Can you rewrite the lines below, swapping every "Transcribe" for "Write out" and changing nothing else? Leave the pictures out of your answer.

-.-.-

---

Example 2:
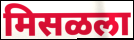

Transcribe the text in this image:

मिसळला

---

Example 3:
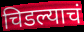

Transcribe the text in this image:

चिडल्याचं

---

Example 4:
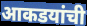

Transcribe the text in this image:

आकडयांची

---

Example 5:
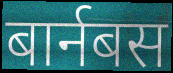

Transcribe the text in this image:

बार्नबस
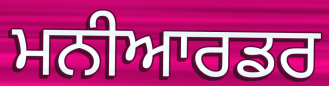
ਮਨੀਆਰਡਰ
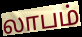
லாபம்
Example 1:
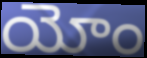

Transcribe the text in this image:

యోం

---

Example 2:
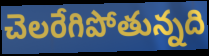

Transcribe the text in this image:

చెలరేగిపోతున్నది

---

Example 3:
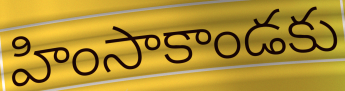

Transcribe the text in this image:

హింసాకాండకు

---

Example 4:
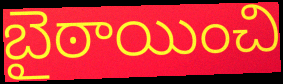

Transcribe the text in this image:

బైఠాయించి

-.-.-

● **Problem solution**:
---

Example 2:

Write out the text in this image:

मिसळला

---

Example 3:

Write out the text in this image:

चिडल्याचं

---

Example 4:

Write out the text in this image:

आकडयांची

---

Example 5:

Write out the text in this image:

बार्नबस
ਮਨੀਆਰਡਰ
லாபம்
Example 1:

Write out the text in this image:

యోం

---

Example 2:

Write out the text in this image:

చెలరేగిపోతున్నది

---

Example 3:

Write out the text in this image:

హింసాకాండకు

---

Example 4:

Write out the text in this image:

బైఠాయించి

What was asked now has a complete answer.